Im Rahmen eines Pilotprojektes entwickelt Arup für den Landesbetrieb Straßenbau Nordrhein-Westfalen ein neues Brückensystem, welches nun erstmals als Ersatzbau für die Mitte der 60er Jahre errichteten zwei Straßenbrücken im Zuge der L518 „Stiegenkamp“ und „Nordbecker Damm“ bei Werne zum Einsatz kommt. Dabei sollen die Verkehrsbeeinträchtigungen während der Baumaßnahme auf ein Minimum reduziert werden.

Eckdaten


2Brücken werden realisiert

8Monateweniger Verkehrs-beeinträchtigungen

70%weniger Bauzeit vor Ort

Verlagerung des Bauprozesses

Beide Brücken werden in modularer Bauweise geplant. Dies ermöglicht die Verlagerung von großen Teilen des Bauprozesses in die Produktionsstätten: Zahlreiche Bauteile können vorgefertigt werden, so dass die Bauzeiten auf der Baustelle kürzer und die Verkehrsbeeinträchtigung damit deutlich geringer werden. Das neue Brückensystem ist so konzipiert, dass die alten Fundamente im Erdreich verbleiben können, was auch den Zeitaufwand für die Abrissarbeiten und die aufwändigen Erdarbeiten verringert. Insgesamt wird die Bauzeit vor Ort um 70 Prozent reduziert: Anstatt einer einjährigen Bauphase ist es das Ziel, die vorgefertigte Brücke in maximal sechzehn Wochen zu errichten.

Die Animation zeigt die Errichtung des modularen Brückensystem von Arup im Zeitraffer.

3D-Planung ermöglicht eine effizientere Ressourcennutzung

Modulare Bauwerke stellen hohe Anforderungen an die Planung, denn vor Ort können nur geringe Anpassungen erfolgen. Wir haben daher eine detaillierte 3D-Planung für die verschiedenen Bauphasen unter Berücksichtigung der variierenden Bodengegebenheiten erstellt, die eine präzise und effiziente Umsetzung unseres Entwurfs sicherstellt.

Da ein großer Teil der Baumodule im Werk vorgefertigt wird, konnten wir den Einsatz von in-situ Beton reduzieren. Stattdessen werden die Hauptstrukturen aus Hochleistungsbeton gefertigt. Dieses Material ist wesentlich stabiler, so dass die Brücken schlanker und damit auch materialsparender geplant werden konnten, was sowohl ökologisch als auch ökonomisch sinnvoll ist.
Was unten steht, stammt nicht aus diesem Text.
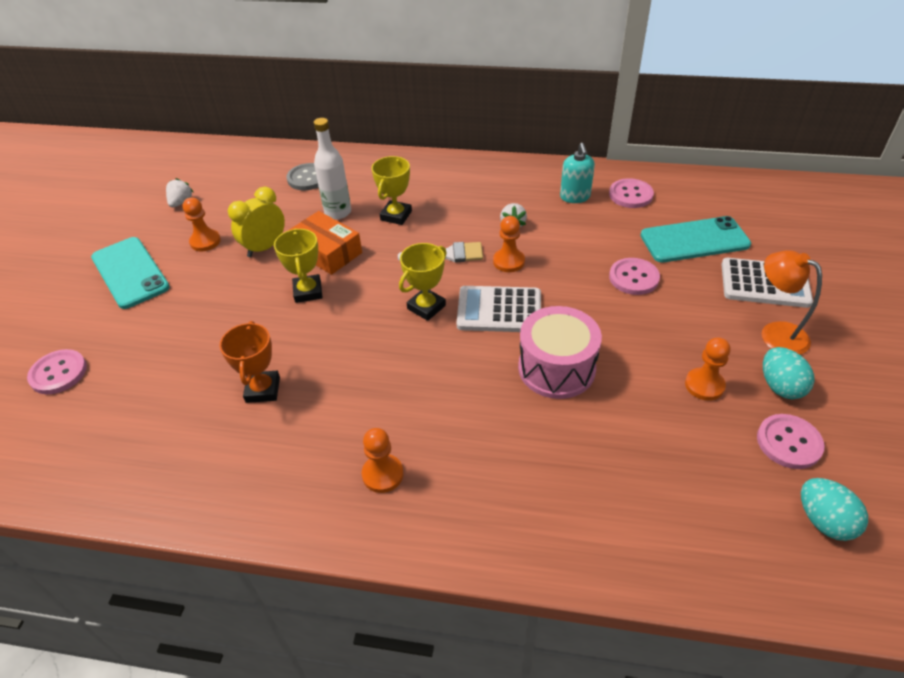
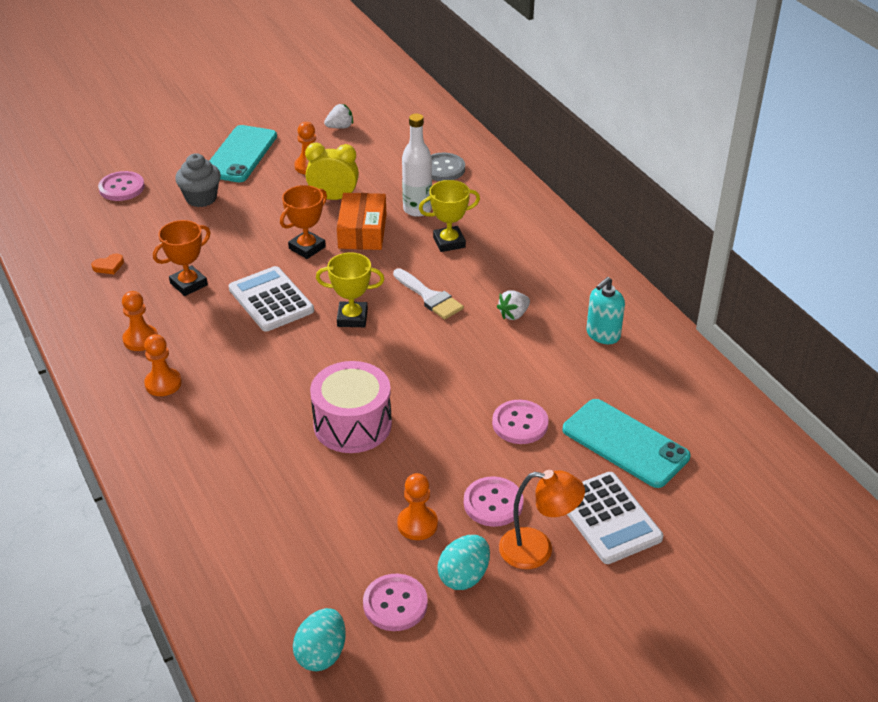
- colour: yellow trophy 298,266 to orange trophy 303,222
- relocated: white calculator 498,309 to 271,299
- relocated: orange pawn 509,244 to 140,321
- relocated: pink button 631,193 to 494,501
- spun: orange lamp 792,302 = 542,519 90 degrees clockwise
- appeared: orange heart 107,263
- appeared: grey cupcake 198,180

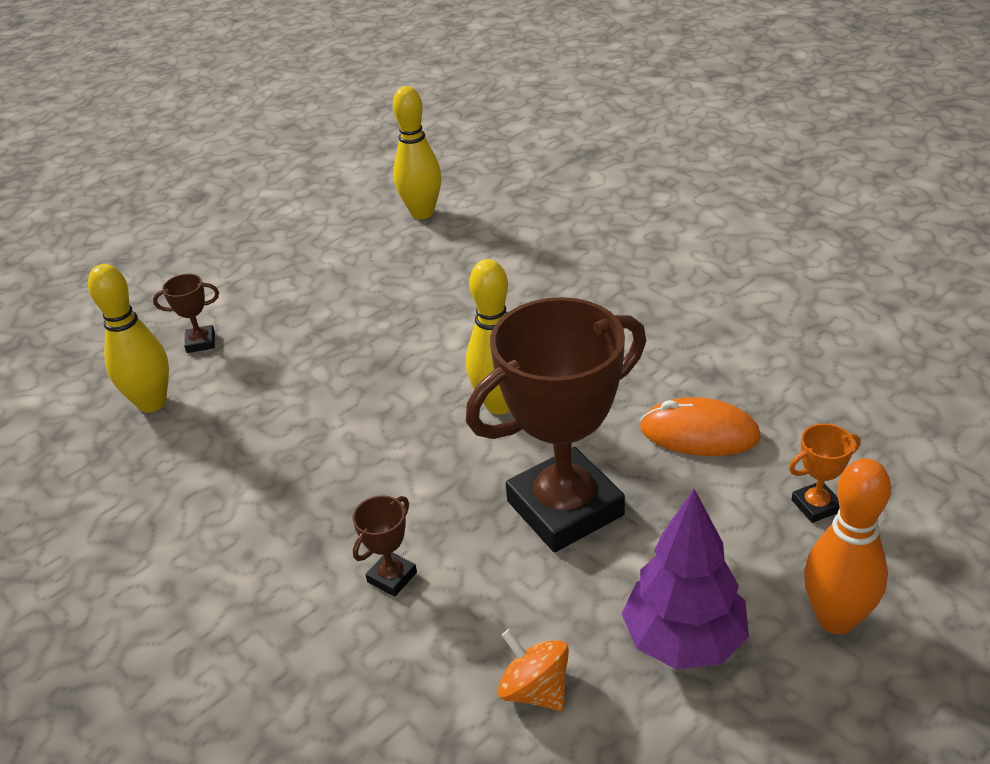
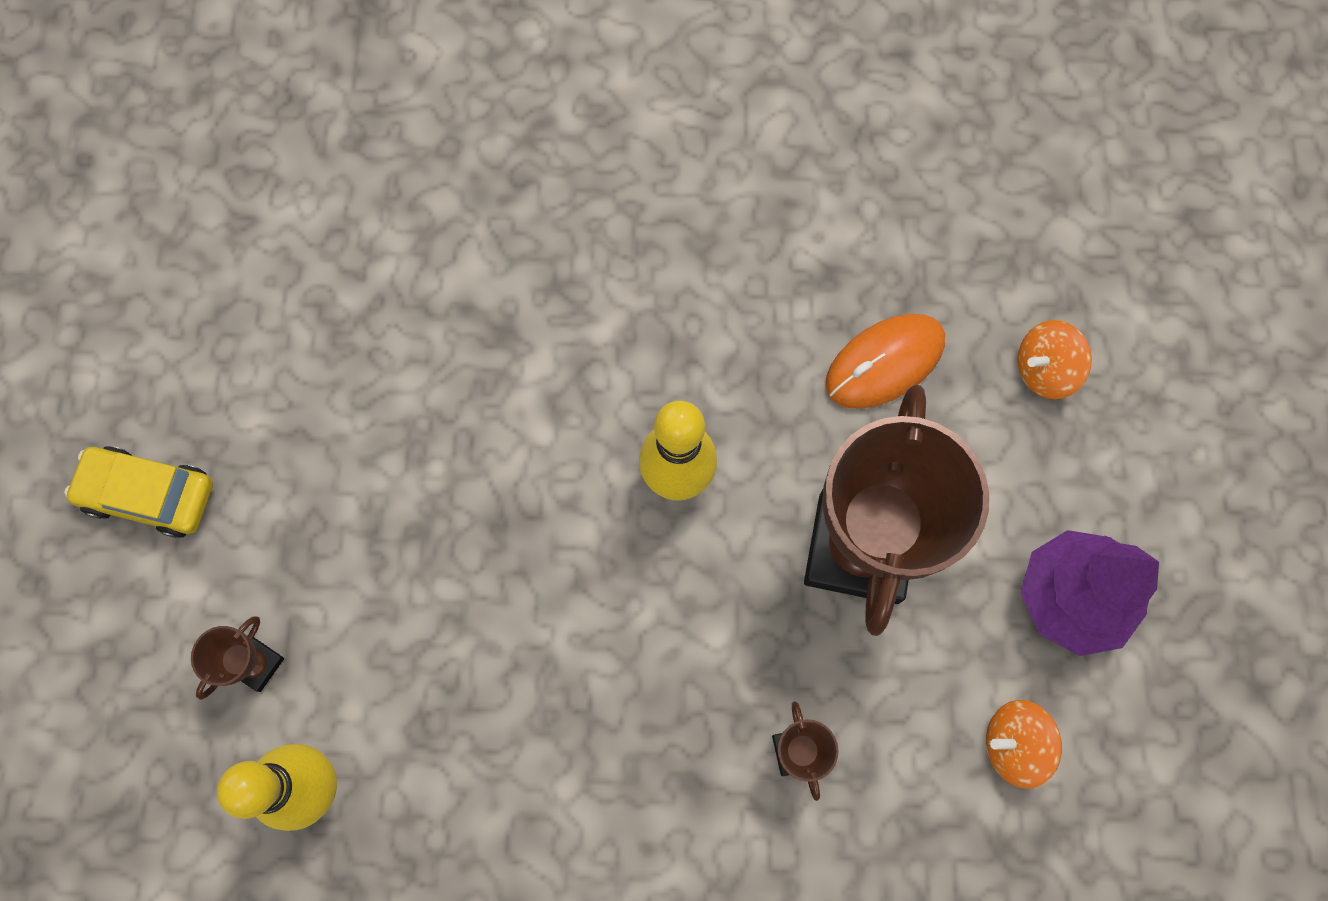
- missing: yellow bowling pin 417,152
- exchanged: orange trophy 825,473 to orange spinning top 1055,359
- missing: orange bowling pin 847,546
- appeared: yellow car 138,492

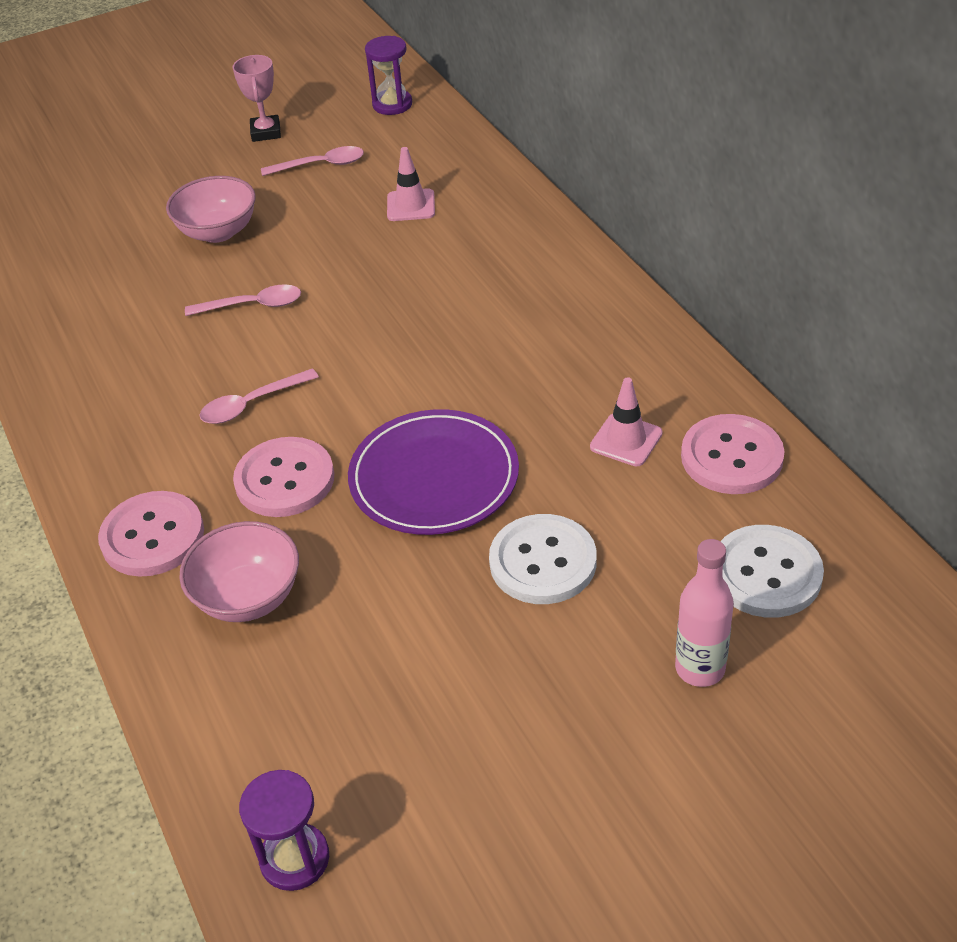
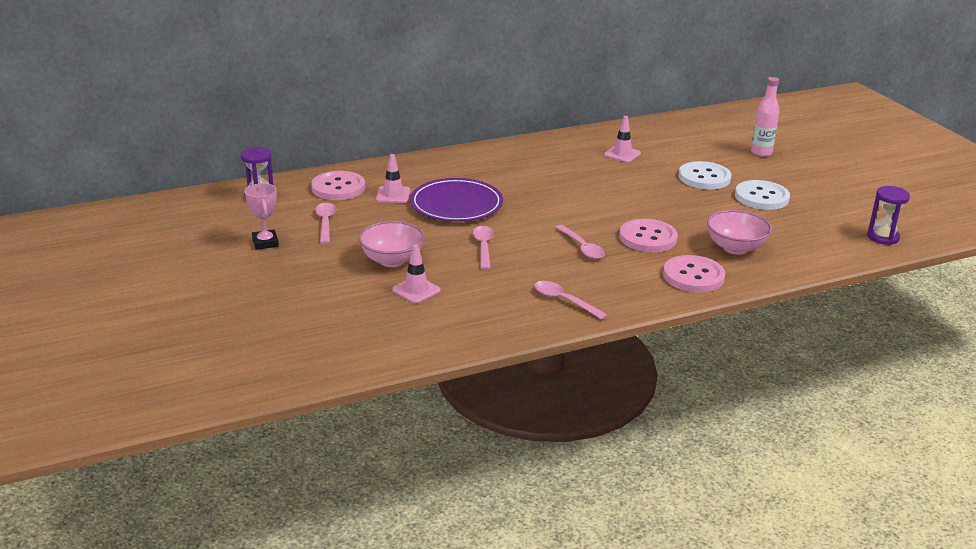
- spun: pink trophy 256,98 = 262,216 75 degrees clockwise
- relocated: purple plate 433,472 to 456,200
- relocated: pink button 732,454 to 338,185
- relocated: white button 772,571 to 762,195
- appeared: pink traffic cone 416,273
- appeared: pink spoon 570,300

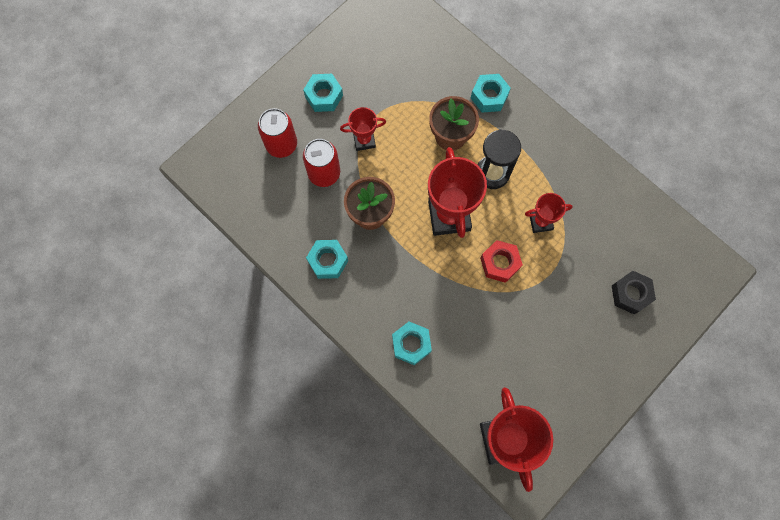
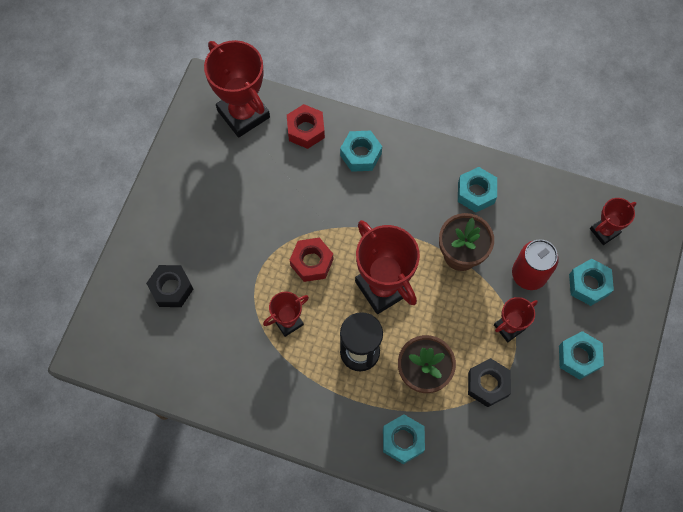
- exchanged: red can 277,133 to turquoise nut 591,282
- appeared: red nut 306,126
- appeared: black nut 489,382
- appeared: red trophy 613,221

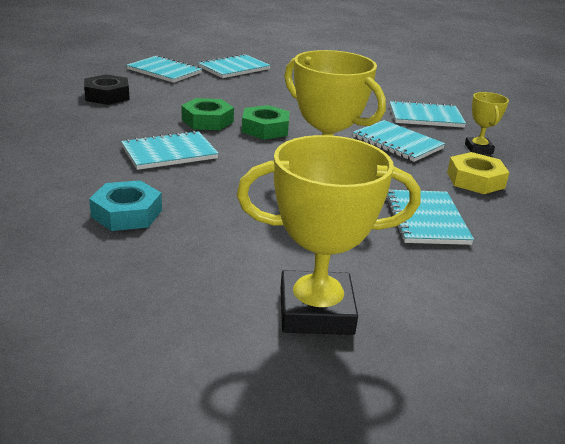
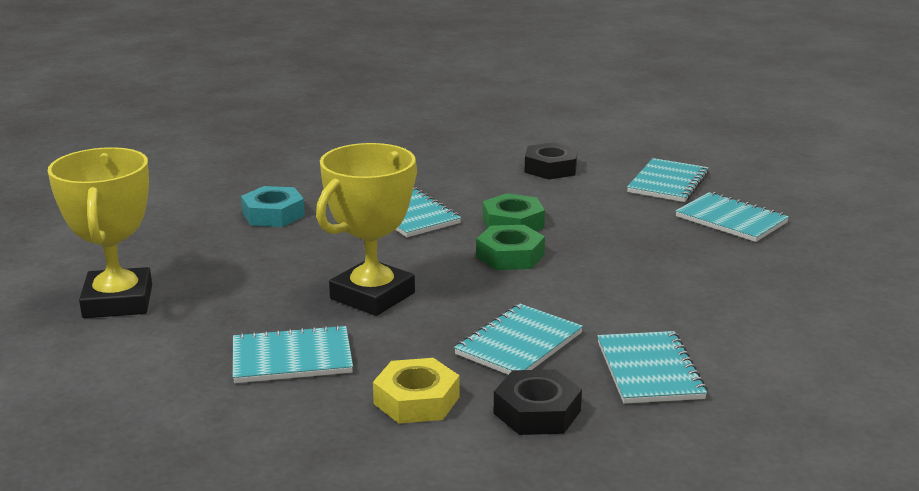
- exchanged: yellow trophy 487,123 to black nut 538,402

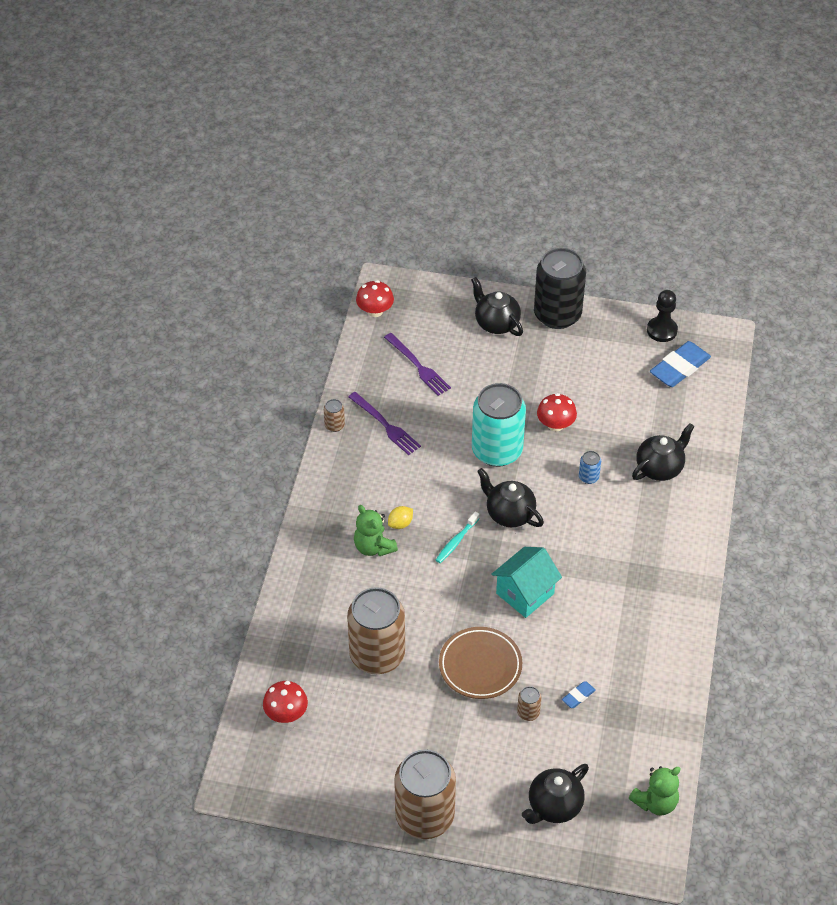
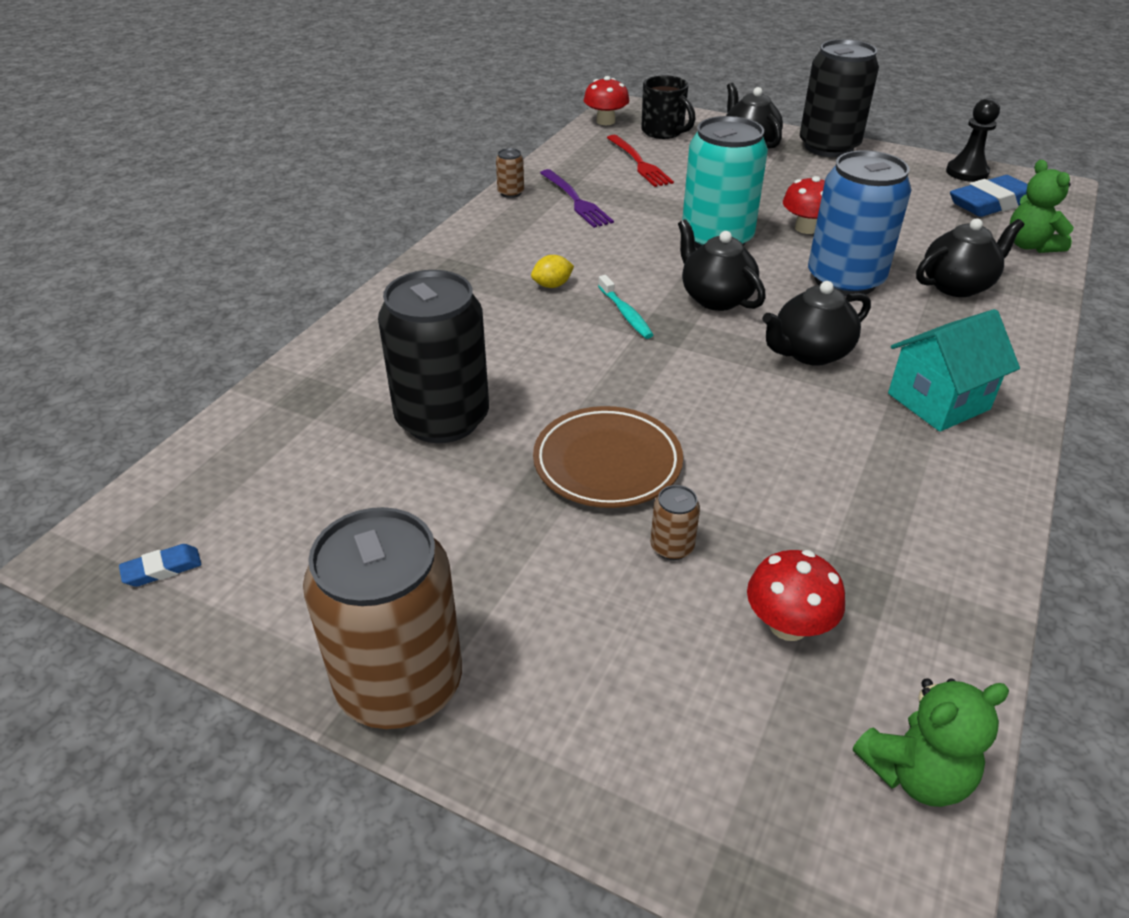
- relocated: red mushroom 285,702 to 796,595
- colour: brown can 376,630 to black can 433,356
- relocated: green teddy bear 376,530 to 1041,206
- colour: purple fork 417,364 to red fork 640,161
- spun: turquoise toothbrush 458,537 = 625,307 75 degrees counterclockwise
- relocated: turquoise house 526,582 to 954,370
- relocated: black teapot 555,794 to 816,323
- relocated: blue eraser 579,694 to 160,565
- size: blue can 590,467 = 860,223 x2.50
- appeared: black mug 668,107

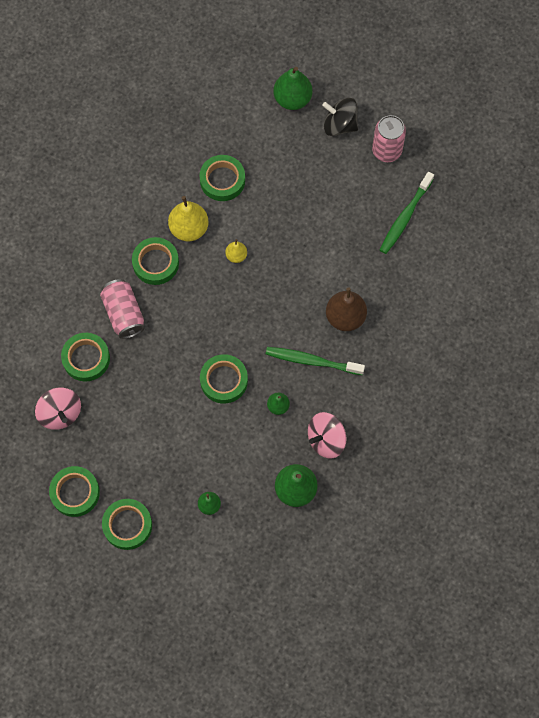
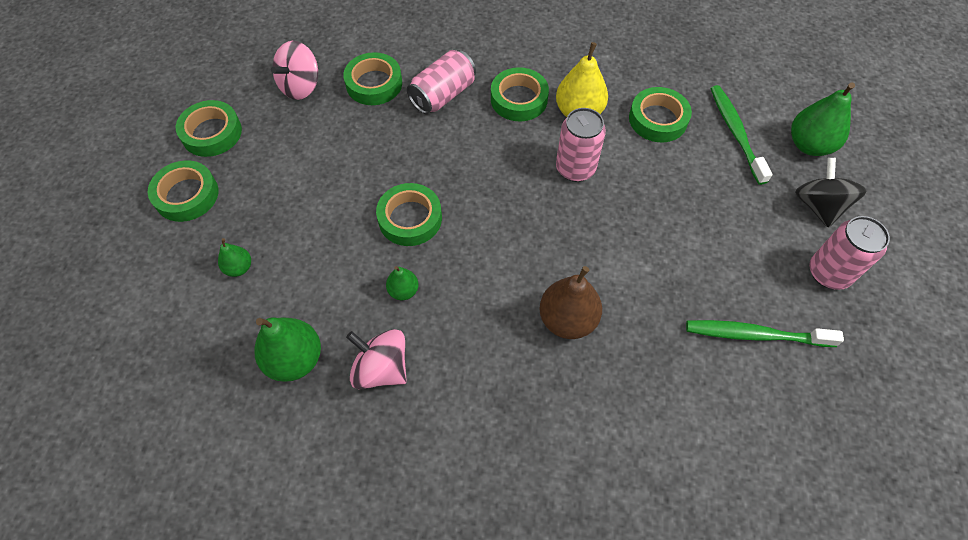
- exchanged: yellow pear 236,251 to pink can 581,145
- relocated: green toothbrush 315,361 to 741,135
Wir haben den Brückenbau von der Straße in die Produktionsstätten verlagert. Die einzelnen Bauteile wurden digital geplant und dann in die Vorfertigung gegeben. Da die Module auf der Baustelle lediglich zusammengesetzt werden müssen, verringern sich die Bauzeit und die damit einhergehenden Verkehrsbeeinträchtigungen deutlich. ” Markus Gabler Markus Gabler Leiter Brückenbau, Arup Deutschland

Unser Entwurf wird zunächst für zwei Brücken umgesetzt, die sich in Form und Umgebung voneinander unterscheiden. Er ist somit auf verschiedenen Gegebenheiten anpassbar und kann nach den ersten beiden erfolgreichen Realisierungen auf weitere Projekte angewandt werden.